Is your feature request related to a problem?
Currently, the constructor for Series
has the name
argument as a str
or None
. But Series.name
can return a Hashable
, e.g., as a result of using DataFrame.xs()
or .iloc
on a row of a DataFrame
.
So this is inconsistent. I think people expect the names of Series to be strings.
Describe the solution you'd like
Change the implementation of Series.name
to return a string or None
API breaking implications
This is cleaning up the API, IMHO.
Describe alternatives you've considered
N/A
Additional context
ref: discussion in #42534
Comment From: jbrockmendel
-1 on changing behavior to appease a type checker.

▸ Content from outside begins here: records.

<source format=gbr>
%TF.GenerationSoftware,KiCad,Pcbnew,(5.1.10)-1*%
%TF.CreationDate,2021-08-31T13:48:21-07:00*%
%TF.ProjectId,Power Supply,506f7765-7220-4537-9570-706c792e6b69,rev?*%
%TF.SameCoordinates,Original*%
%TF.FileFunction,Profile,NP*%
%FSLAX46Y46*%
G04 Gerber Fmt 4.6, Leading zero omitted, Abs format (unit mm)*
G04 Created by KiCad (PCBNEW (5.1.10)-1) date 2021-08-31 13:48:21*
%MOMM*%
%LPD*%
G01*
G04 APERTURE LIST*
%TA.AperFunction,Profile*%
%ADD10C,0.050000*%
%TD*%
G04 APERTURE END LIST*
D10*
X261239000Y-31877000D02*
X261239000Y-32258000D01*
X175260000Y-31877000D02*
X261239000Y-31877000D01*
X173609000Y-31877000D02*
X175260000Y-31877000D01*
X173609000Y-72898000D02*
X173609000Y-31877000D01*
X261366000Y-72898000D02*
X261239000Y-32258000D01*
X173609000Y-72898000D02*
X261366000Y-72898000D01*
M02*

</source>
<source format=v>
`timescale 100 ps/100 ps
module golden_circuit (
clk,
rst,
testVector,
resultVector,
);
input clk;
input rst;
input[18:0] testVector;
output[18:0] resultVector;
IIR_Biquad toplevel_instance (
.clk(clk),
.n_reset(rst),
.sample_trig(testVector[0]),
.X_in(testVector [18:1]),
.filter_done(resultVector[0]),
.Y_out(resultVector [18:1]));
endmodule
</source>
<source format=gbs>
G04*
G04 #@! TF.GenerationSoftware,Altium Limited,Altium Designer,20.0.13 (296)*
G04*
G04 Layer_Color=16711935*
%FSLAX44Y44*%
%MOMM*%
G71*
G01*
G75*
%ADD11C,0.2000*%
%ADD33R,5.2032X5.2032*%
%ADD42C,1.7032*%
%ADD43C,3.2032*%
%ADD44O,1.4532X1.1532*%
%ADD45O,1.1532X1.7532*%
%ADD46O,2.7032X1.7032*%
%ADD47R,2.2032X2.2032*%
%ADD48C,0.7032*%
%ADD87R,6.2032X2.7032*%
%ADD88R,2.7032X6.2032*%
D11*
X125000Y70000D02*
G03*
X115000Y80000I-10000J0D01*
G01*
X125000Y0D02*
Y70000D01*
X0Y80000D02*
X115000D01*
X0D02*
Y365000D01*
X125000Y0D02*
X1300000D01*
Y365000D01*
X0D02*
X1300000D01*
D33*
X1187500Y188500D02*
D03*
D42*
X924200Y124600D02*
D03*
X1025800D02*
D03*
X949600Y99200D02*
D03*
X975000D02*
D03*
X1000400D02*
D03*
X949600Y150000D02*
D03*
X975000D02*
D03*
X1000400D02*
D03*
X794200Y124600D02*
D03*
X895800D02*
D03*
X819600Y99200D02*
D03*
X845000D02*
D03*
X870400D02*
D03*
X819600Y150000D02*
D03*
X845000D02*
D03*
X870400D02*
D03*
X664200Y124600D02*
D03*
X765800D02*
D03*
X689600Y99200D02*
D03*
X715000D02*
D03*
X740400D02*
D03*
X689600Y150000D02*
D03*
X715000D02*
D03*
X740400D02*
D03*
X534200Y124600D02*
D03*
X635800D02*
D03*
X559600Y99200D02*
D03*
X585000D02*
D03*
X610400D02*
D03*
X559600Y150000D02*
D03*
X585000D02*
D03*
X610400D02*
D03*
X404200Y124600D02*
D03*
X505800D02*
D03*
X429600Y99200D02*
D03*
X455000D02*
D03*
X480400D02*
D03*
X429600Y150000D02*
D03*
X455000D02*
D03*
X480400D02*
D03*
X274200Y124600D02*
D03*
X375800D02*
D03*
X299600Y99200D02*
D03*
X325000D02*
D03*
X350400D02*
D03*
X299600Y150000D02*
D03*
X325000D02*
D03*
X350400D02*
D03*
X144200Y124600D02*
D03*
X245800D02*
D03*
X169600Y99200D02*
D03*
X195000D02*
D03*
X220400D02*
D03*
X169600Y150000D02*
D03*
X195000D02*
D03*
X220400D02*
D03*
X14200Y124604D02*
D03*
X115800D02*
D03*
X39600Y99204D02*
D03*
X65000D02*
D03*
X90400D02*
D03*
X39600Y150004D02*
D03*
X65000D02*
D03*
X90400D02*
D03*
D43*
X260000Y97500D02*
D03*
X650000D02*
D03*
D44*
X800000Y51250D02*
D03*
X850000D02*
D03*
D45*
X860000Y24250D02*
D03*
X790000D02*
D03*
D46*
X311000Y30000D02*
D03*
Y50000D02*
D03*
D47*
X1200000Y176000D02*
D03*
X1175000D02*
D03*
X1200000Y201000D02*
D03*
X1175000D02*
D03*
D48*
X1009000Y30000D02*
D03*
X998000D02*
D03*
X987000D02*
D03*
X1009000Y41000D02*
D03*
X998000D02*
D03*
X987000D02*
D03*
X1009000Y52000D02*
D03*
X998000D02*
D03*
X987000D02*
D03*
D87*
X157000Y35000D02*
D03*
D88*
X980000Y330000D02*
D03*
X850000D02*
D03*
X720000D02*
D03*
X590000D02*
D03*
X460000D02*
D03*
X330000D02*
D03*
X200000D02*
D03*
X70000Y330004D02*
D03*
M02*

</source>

The Series docstring is incorrect.
Comment From: vladu
Current typing is correct. Restricting series name to string would break frames with multi-level columns. Example:
>>> import pandas as pd
>>> df = pd.DataFrame([[1, 2], [3, 4]], columns=pd.MultiIndex.from_tuples([('a', 'one'), ('a', 'two')]))
>>> df
a
one two
0 1 2
1 3 4
>>> df.iloc[:, 0].name
('a', 'one')
Comment From: Dr-Irv
-1 on changing behavior to appease a type checker.

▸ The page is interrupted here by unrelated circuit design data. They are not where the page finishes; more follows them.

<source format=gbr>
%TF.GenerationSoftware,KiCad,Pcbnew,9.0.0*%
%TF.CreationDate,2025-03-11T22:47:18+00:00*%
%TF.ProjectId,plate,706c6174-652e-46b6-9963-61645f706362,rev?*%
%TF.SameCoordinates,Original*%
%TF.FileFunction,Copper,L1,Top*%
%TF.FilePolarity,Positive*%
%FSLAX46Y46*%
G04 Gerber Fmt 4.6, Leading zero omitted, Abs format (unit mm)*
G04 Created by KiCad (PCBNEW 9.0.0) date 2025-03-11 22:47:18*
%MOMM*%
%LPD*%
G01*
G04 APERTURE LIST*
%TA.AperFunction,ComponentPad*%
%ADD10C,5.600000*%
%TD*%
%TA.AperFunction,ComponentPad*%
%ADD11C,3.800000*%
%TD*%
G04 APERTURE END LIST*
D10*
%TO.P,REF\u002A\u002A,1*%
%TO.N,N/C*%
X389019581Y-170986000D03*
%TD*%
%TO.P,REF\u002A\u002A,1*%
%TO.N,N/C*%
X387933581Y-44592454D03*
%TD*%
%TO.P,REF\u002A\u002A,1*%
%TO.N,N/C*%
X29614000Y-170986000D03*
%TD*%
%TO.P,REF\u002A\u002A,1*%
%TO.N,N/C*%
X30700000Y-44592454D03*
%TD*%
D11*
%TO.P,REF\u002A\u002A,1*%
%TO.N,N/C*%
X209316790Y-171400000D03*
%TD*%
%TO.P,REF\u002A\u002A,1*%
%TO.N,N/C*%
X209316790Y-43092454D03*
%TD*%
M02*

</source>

The Series docstring is incorrect.
That means if we change the docstring, you're changing the API as well.
So either we change the Series
docstring (API change) or Series.name
return type.
Comment From: Dr-Irv
Current typing is correct. Restricting series name to string would break frames with multi-level columns. Example:
It's not clear that it would "break". I'm suggesting that you'd see this:
>>> import pandas as pd
>>> df = pd.DataFrame([[1, 2], [3, 4]], columns=pd.MultiIndex.from_tuples([('a', 'one'), ('a', 'two')]))
>>> df
a
one two
0 1 2
1 3 4
>>> df.iloc[:, 0].name
"('a', 'b')"
Comment From: vladu
But imagine a use case where you perform an operation that results in multi-level column names, but then want to "flatten" them with some custom formatting, for reporting / display purposes.
>>> list(f'{t[0]}: {t[1]}' for t in df.columns)
['a: one', 'a: two']
Easy right now, essentially impossible, or at least massively more error-prone, if the series.name tuple is stringified.
Comment From: Dr-Irv
But imagine a use case where you perform an operation that results in multi-level column names, but then want to "flatten" them with some custom formatting, for reporting / display purposes.
Your example doesn't apply. The elements of df.columns
would remain tuples in this proposal. What would change is the name of the series.
Comment From: TomAugspurger
Agreed with changing the docs to match the behavior (which doesn't qualify as an API change; it's just an issue with the docs).